BEGIN Source
The Dicterow Family of Violinists

The Dicterow Family of Violinists

The father and both sons achieved enviable heights of success as violinists – despite the elder Harold Dicterow’s initial misgivings about the financial instability of musical careers.

The liner notes to Madonna’s 1992 Erotica album contain a name that might surprise classical music fans. It’s Glenn Dicterow, who is better known as the one-time concertmaster of both the New York and Los Angeles philharmonic orchestras.

That unlikely pairing might speak to a stroke of genius on the part of producers Shep Pettibone, Andre Betts, and the Material Girl herself. The album never quite achieved the commercial success of her other albums – peaking at number 2 on the US Billboard 200, still an achievement – but it was favorably reviewed and is remembered as a tribute to silent film actress Dita Parlo and friends of Madonna’s who died of AIDS. String sections on the disk, both acoustical and synthesized, convey some of the strongest emotions of the artist. Dicterow is given attribution as both the conductor and concertmaster of the album.
END Source
*Work to do*
**1)** In the first listing, quote the lines from the one containing "Transcribe the sheet" to the one containing "e''8 fis''8->) g''8( \acciaccatura".
**2)** Pick up the article on the Dicterow family of violinists where it stops and continue it.
The listing that comes next is unrelated to the article on the Dicterow violinists.
BEGIN Dataset rows
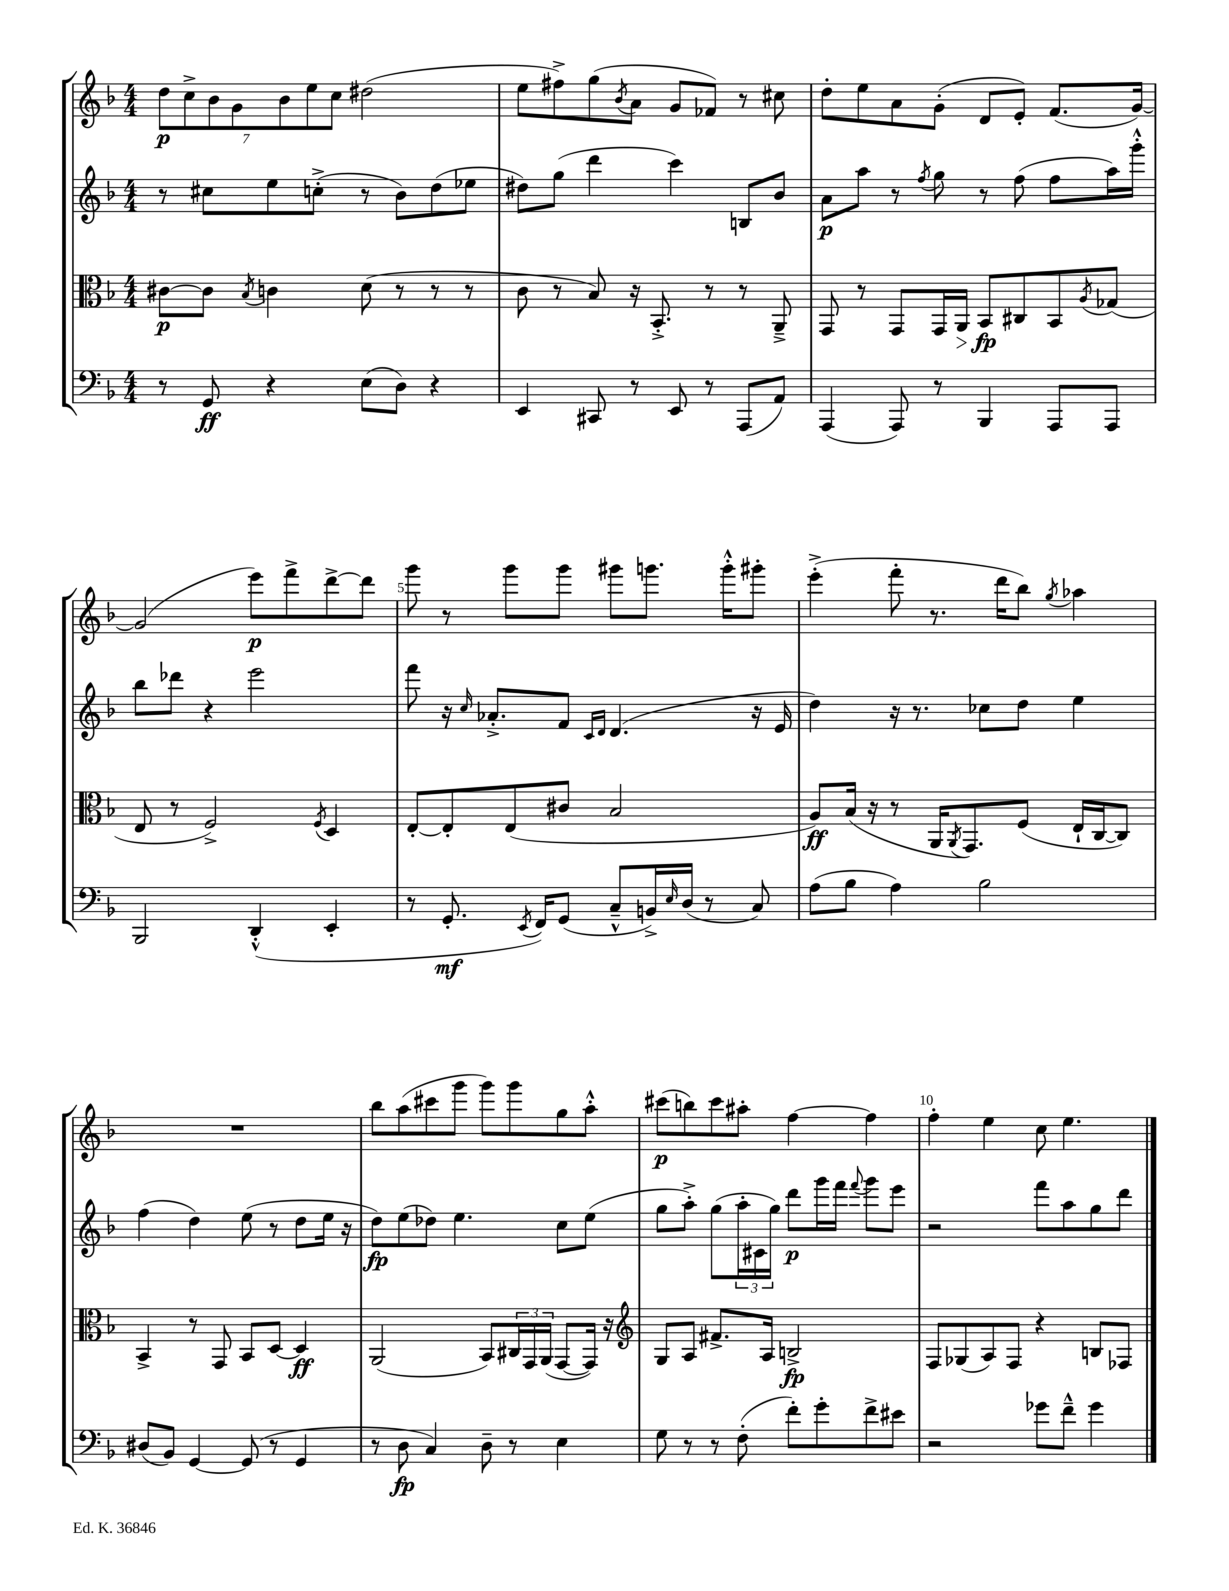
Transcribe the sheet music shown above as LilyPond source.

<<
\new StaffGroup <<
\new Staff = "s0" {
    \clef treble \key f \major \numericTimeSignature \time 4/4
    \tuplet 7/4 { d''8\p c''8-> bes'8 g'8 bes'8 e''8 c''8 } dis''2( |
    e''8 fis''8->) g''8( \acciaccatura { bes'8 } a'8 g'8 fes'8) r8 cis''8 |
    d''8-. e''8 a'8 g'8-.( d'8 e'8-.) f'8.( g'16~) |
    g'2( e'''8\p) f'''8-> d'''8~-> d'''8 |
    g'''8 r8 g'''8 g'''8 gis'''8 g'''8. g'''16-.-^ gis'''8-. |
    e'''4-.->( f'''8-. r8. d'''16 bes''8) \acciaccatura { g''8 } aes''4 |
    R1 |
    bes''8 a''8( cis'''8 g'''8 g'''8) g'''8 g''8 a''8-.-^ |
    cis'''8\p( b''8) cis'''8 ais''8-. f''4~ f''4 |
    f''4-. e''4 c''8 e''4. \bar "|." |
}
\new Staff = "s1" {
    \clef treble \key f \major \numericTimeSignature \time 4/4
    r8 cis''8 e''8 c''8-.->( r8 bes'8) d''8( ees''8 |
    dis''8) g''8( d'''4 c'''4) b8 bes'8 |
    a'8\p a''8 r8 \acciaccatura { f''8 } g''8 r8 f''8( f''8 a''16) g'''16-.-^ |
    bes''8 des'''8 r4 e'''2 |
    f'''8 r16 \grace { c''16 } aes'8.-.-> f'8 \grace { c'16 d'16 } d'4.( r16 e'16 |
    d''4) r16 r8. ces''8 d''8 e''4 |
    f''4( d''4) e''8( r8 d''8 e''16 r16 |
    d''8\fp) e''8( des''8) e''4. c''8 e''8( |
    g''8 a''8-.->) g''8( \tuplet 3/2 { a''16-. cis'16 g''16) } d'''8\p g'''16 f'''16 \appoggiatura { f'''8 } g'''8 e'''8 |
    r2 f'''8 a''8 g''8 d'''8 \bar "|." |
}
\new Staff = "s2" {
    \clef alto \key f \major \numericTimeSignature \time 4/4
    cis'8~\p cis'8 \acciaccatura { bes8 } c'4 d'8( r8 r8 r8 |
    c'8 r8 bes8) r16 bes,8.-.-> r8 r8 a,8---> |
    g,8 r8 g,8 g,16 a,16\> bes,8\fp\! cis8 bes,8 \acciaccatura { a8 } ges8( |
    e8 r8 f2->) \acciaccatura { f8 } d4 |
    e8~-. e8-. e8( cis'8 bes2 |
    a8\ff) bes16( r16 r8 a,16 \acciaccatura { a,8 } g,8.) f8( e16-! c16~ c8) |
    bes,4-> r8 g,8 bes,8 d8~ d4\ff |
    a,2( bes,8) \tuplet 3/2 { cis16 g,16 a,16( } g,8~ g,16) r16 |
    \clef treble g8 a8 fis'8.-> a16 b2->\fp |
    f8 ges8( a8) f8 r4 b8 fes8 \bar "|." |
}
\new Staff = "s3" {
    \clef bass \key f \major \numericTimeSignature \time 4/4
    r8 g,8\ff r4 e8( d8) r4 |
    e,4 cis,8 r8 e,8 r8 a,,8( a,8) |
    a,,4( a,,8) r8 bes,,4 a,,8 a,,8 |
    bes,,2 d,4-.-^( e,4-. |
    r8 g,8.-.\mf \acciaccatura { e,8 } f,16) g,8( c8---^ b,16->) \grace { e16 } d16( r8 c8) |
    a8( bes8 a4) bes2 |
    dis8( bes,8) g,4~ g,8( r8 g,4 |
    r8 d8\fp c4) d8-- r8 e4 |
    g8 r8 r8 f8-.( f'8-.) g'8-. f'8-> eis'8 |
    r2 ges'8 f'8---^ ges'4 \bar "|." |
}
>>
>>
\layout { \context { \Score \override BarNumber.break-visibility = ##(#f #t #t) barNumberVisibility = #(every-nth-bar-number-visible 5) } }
END Dataset rows
BEGIN Dataset rows
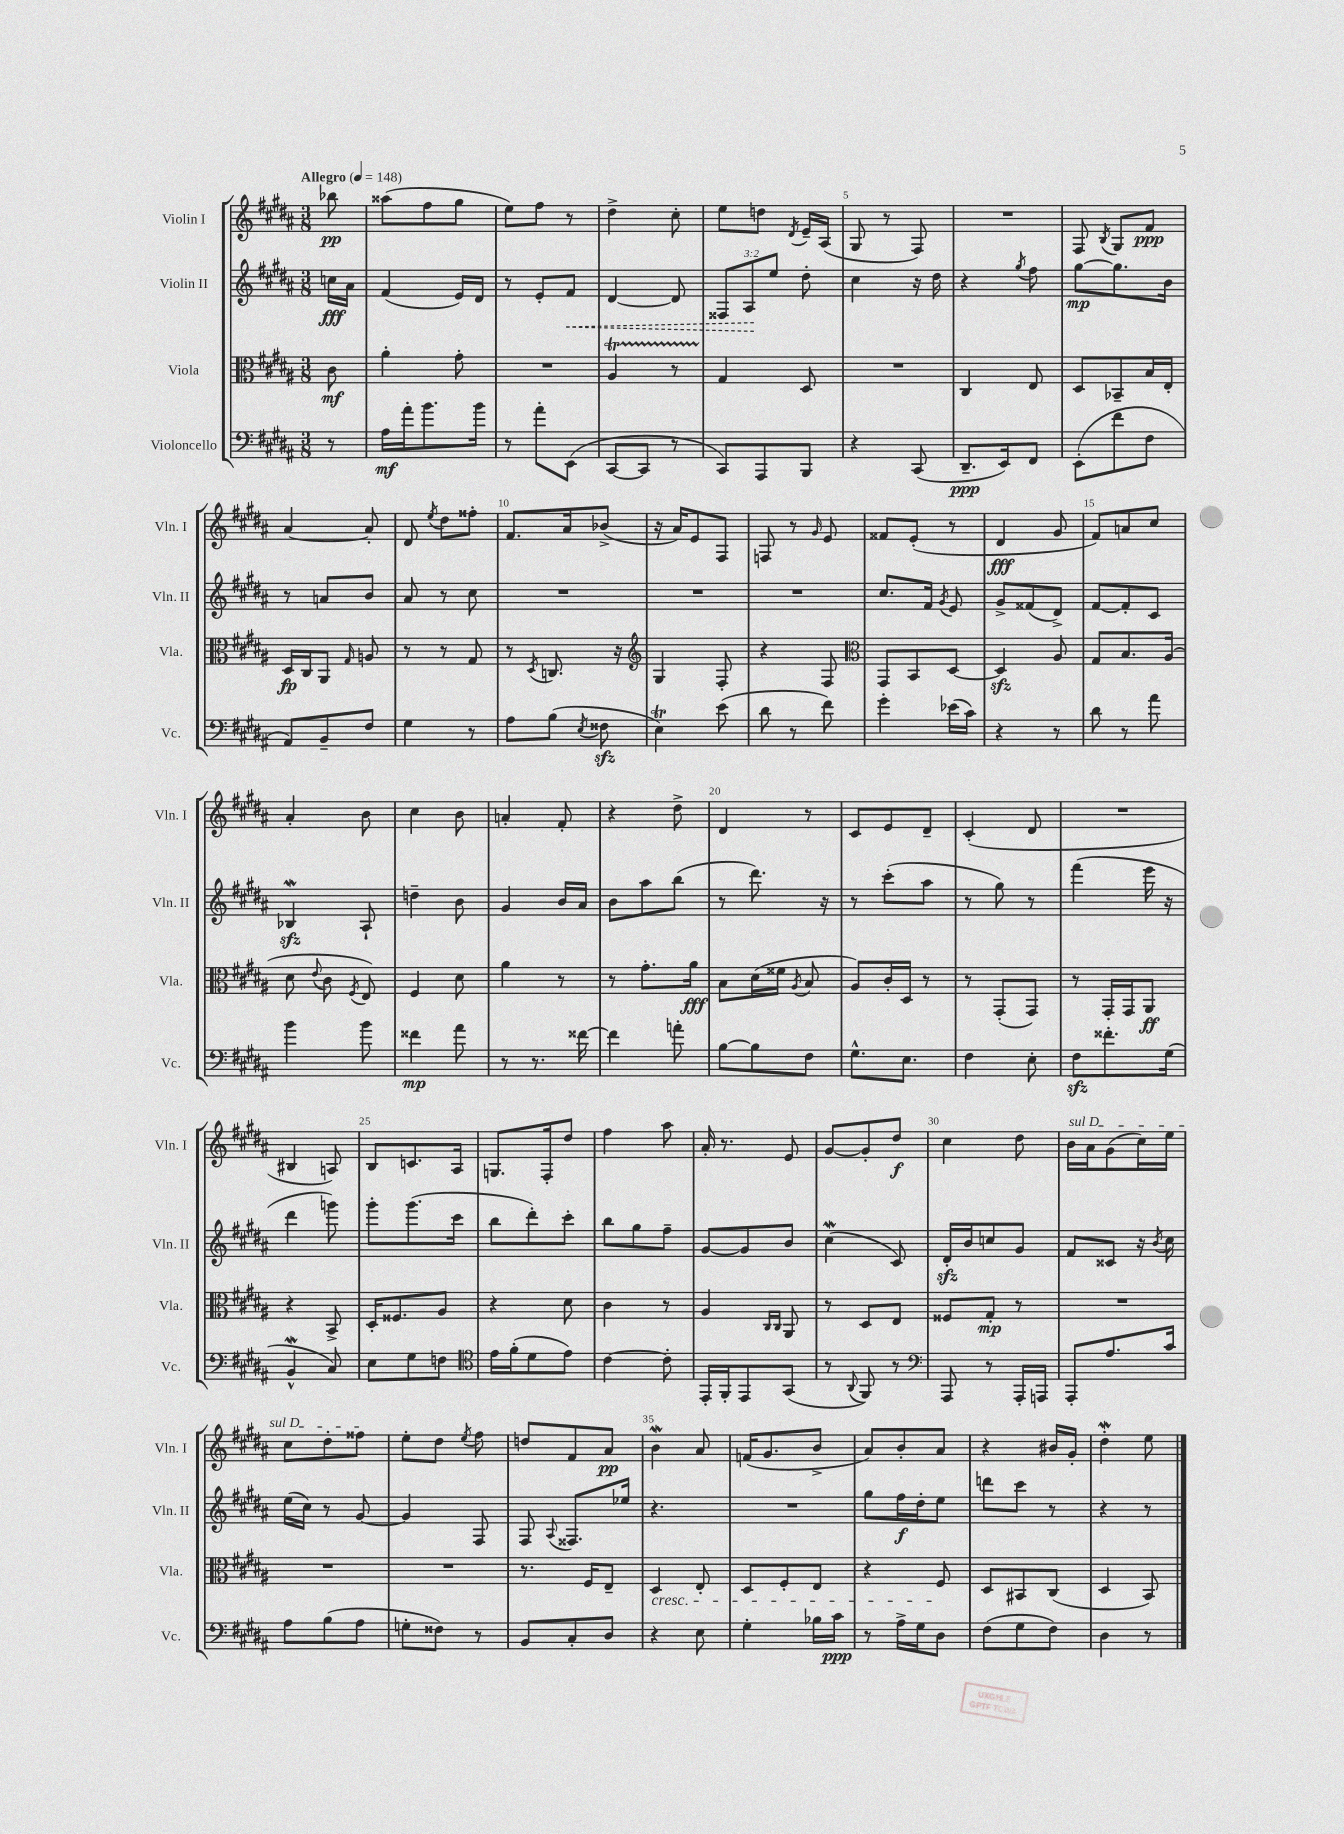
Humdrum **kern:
END Dataset rows
*Results of the tasks*
**1)**
Transcribe the sheet music shown above as LilyPond source.

<<
\new StaffGroup <<
\new Staff = "s0" {
    \clef treble \key f \major \numericTimeSignature \time 4/4
    \tuplet 7/4 { d''8\p c''8-> bes'8 g'8 bes'8 e''8 c''8 } dis''2( |
    e''8 fis''8->) g''8( \acciaccatura { bes'8 } a'8 g'8 fes'8) r8 cis''8 |

**2)**
This also marks a moment in an illustrious history that is the Dicterow family of musicians, most of them violinists. Additionally, it might say something about the economics of musical virtuosity as it unfolded across the 20th century.

You see, Glenn Dicterow, now in his 70s, has enjoyed a career that his father, Harold Dicterow, initially discouraged. Which might seem strange, given how the elder was himself an accomplished musician, a violinist with the Los Angeles Philharmonic for more than 50 years (Harold died in 2000, a few years after retiring). The father and son actually worked together for 8 years in Los Angeles, Glenn as Associate Concertmaster, then Concertmaster, and Harold as Principle of the second violins.

According to his obituary in the Los Angeles Times, Harold loved playing and once said that he should be buried with his fiddle. “I love it too much to stop,” he said.

But when his two sons, Maurice and Glenn, showed an interest in learning the violin he wasn’t very supportive. “I didn’t want them to end up in the unemployment line,” he told the Los Angeles Times in 1990. “Forty years ago, things were a lot different than they are now. Symphonies had such short seasons that, even if you were talented, it was hard to make a living. I wanted them to have a better life than that.”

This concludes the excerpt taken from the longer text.